Someone in Toronto just found a TTC transfer from 56 years ago
If you're from Toronto, you're probably aware of the quirky but nostalgic tradition of keeping old transfers from important dates, but someone just found one from a very important date 56 years ago.
Sometimes people commemorate a New Year's Eve or a birthday by holding on to a transfer from that day as a keepsake, but the transfer Mark Kawano's mom saved was from a special time for the whole city.
Scrawled on the old transfer is the number "66" and the note "1st day of Toronto E/W subway." The transfer actually dates back to the opening of the Bloor-Danforth subway line in Toronto now known as Line 2, which opened Feb. 26, 1966. The transfer is dated Feb. 28.
"I don't think she ever mentioned that actual day that she rode on the new subway. Her journal entry for that day only says, 'I rode the subway 1st time, Keele to Spadina. It was 15 min. faster,'" Kawano tells blogTO.
"It was just a typical work day for her. My folks adopted me as an infant in 1967, so by the time I was old enough to hear their stories, something like that would've been long forgotten."
If you're hoping to preserve your memories for future generations, take a page from Kawano's mom's book and keep a journal.
"Nothing super personal or detailed, just writing down daily activities and events in those little diary type books," says Kawano.
His mother kept journals from 1948 up until the 2000s, and he found the old transfer tucked away in one of them.
"The TTC transfer was just tucked away in her 1966 book. She kind of kept everything so it wasn't a surprise to find it, with her hand written note and year added to the date," says Kawano.
"I had gone through these journals before and knew it was in there somewhere. I just thought it would be nice to share the unusual souvenir online. Like my mom, I tend to keep things, so I'll just keep it tucked in the 1966 book for now."
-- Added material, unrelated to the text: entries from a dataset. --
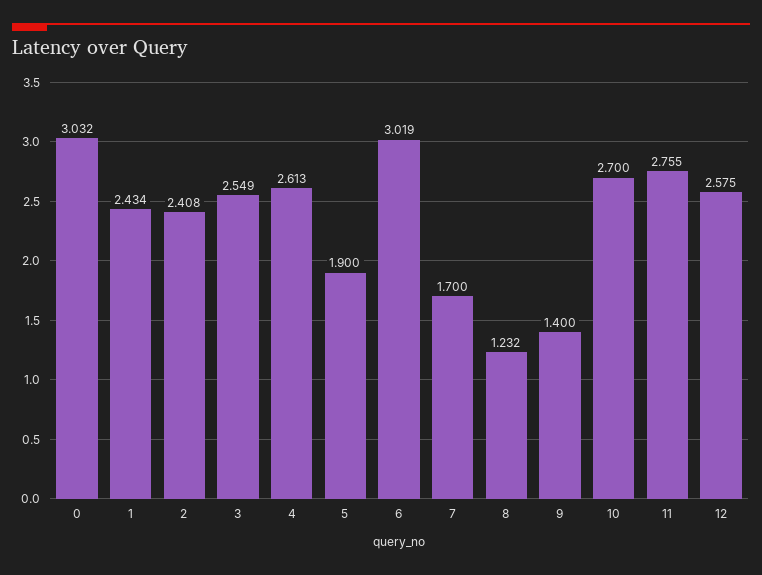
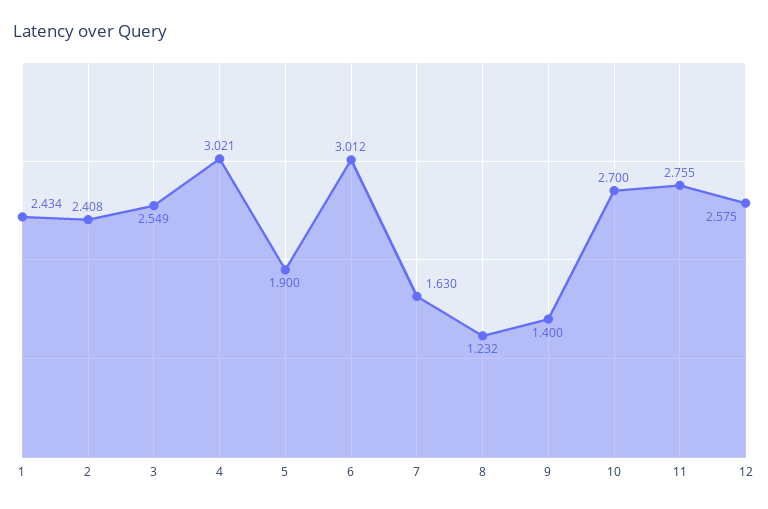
  {
-   "0": 3.032,
    "1": 2.434,
    "2": 2.408,
    "3": 2.549,
-   "4": 2.613,
+   "4": 3.021,
    "5": 1.9,
-   "6": 3.019,
+   "6": 3.012,
-   "7": 1.7,
+   "7": 1.63,
    "8": 1.232,
    "9": 1.4,
    "10": 2.7,
    "11": 2.755,
    "12": 2.575
  }

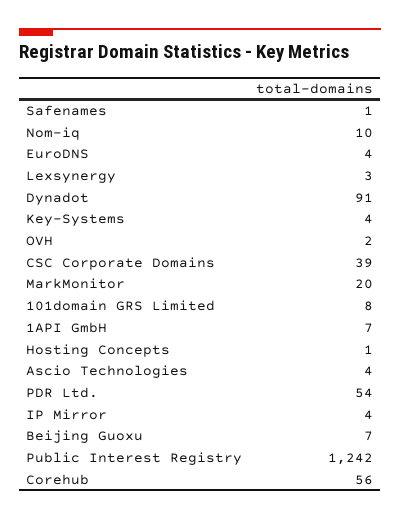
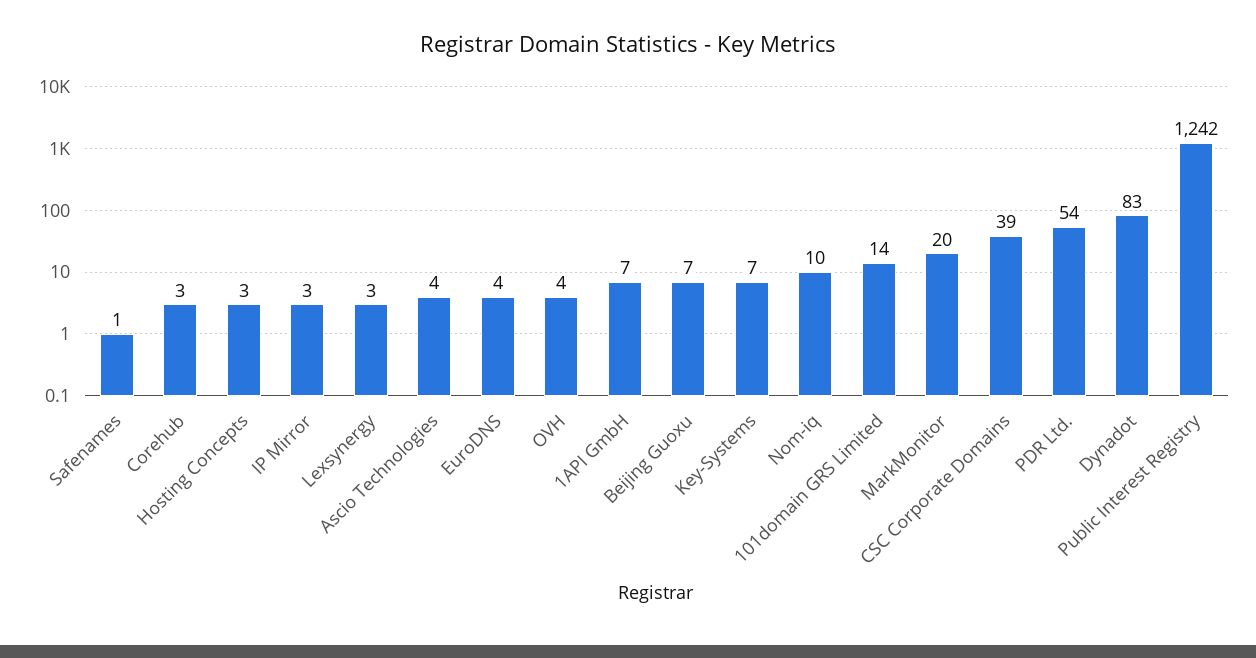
  {
    "Safenames": 1,
    "Nom-iq": 10,
    "EuroDNS": 4,
    "Lexsynergy": 3,
-   "Dynadot": 91,
+   "Dynadot": 83,
-   "Key-Systems": 4,
+   "Key-Systems": 7,
-   "OVH": 2,
+   "OVH": 4,
    "CSC Corporate Domains": 39,
    "MarkMonitor": 20,
-   "101domain GRS Limited": 8,
+   "101domain GRS Limited": 14,
    "1API GmbH": 7,
-   "Hosting Concepts": 1,
+   "Hosting Concepts": 3,
    "Ascio Technologies": 4,
    "PDR Ltd.": 54,
-   "IP Mirror": 4,
+   "IP Mirror": 3,
    "Beijing Guoxu": 7,
    "Public Interest Registry": 1242,
-   "Corehub": 56
+   "Corehub": 3
  }

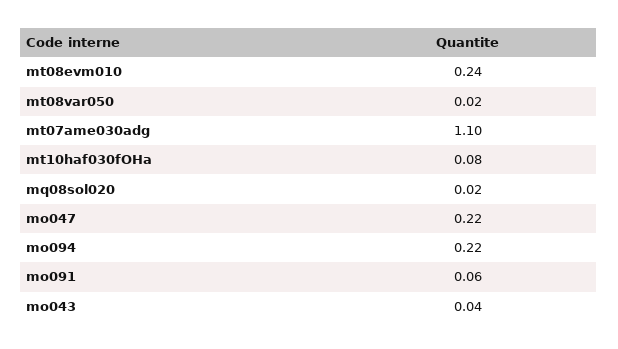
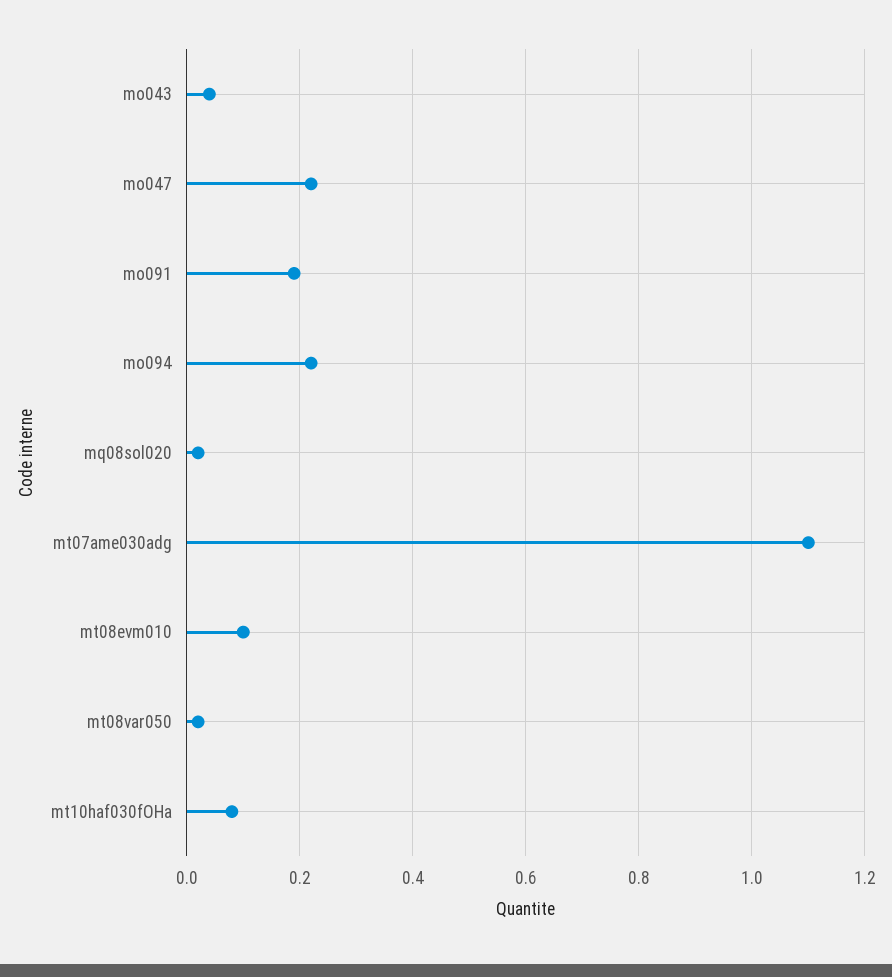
  {
-   "mt08evm010": 0.24,
+   "mt08evm010": 0.1,
    "mt08var050": 0.02,
    "mt07ame030adg": 1.1,
    "mt10haf030fOHa": 0.08,
    "mq08sol020": 0.02,
    "mo047": 0.22,
    "mo094": 0.22,
-   "mo091": 0.06,
+   "mo091": 0.2,
    "mo043": 0.04
  }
Japanese-Canadian, the journals start just as Kawano's mom is preparing to return to Canada from a nannying job in Japan, which she had started just as WWII broke out. She passed away in 2004 and left all her journals behind for Kawano.
As for whether anyone will ever find anything Kawano himself has kept in the future and be transported through Toronto's history, he doesn't think he has anything particularly remarkable stashed away right now, but only time will tell.
"My own stash of Toronto memories are more like tickets and match books from the 80s bar scene," says Kawano. "Probably the same stuff everyone else my age has."